Je me souviens d’avoir dormi cette nuit-là dans les soutes d’un sommeil poisseux et m’être dit au réveil que je ne ressemblais pas à celui que j’avais laissé dans le ventre de la nuit. Je me souviens m’être levé avec passablement d’entrain, d’avoir suivi les traces que j’avais laissées la veille et avoir mis de l’ordre dans la cuisine. Je me souviens que c’était samedi, que Lili avait organisé au cours de la matinée un parcours de trial pour sa sœur et qu’Arthur s’était rabattu sur la trottinette. Je me souviens du jardin dans lequel pour la première fois de l’année nous avions pris le petit-déjeuner, je me souviens que nous avions, Sandra et moi, remis quelques points sur les i, avec toujours la même double intention, celle d’éviter à nos enfants de nous avoir toujours sur le dos et de nous assurer qu’ils voleront bel et bien un jour de leurs propres ailes. Je me souviens qu’Arthur est allé vendre des billets de tombola au village et que les deux filles ont imaginé les pas de danse que Louise exécuterait à l’occasion du prochain spectacle scolaire. Je me souviens d’un film sur la bataille d’Italie, du débarquement des alliés à Salerne en septembre 43 et de leur entrée dans Naples, de la foule en liesse.

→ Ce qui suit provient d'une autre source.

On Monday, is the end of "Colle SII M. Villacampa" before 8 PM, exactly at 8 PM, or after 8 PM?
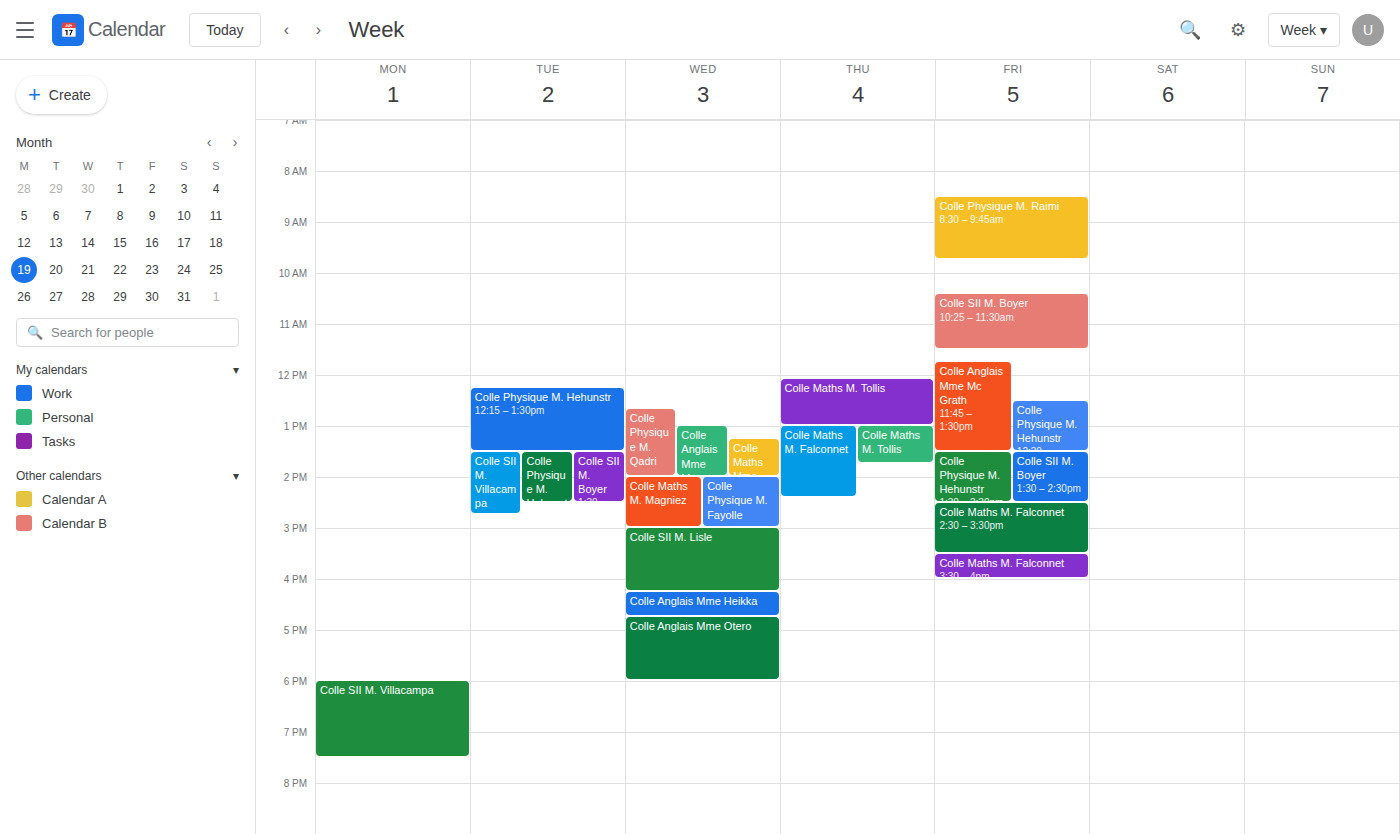
7:30 PM -- before 8 PM, 30 minutes above the 8 PM line.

J’ai quitté le Riau, suis descendu à pied jusqu’aux Censières par l’étang. Le fœhn avait faibli et l’air était doux, le tapis d’épines chauffées depuis la mi-journée donnait un avant-goût de l’été. Je me souviens des anémones, des myosotis près du nouveau réservoir, des merisiers en fleurs. Je m’étais dit qu’il ne fallait jamais oublier que le Riau est à près de 900 mètres au-dessus du niveau de la mer, que le printemps avance comme la marée et que notre regard est toujours dépassé par les nouveautés. Je me souviens des quelques gouttes de pluies qui m’avaient fait cesser de ratiociner et hâter le pas. Je me souviens que le passage subit d’un chevreuil ne m’avait pas surpris, mais le fait qu’il soit seul en ces lieux et à cette heure m’avait paru étrange. Les gouttes de pluie avaient redoublé, lourdes et gaies, sans qu’elle parviennent à transpercer mes habits. Je me souviens avoir modifié mon programme et demandé à Sandra, au téléphone, qu’elle me prenne lorsqu’elle descendrait au Petit Théâtre avec les enfants. Je me souviens m’être arrêté plus tard devant le portail peint de la cathédrale, j’y ai paressé assis sur une marche de molasse, séduit par l’élégance des apôtres et les scènes de la Dormition. Je me souviens de la chapelle réservée aux pèlerins de Saint-Jacques, ils étaient deux ce jour-là, l’un se reposait le front appuyé contre un banc, l’autre avait remis de l’ordre dans son sac à dos avant de réajuster ses bâtons.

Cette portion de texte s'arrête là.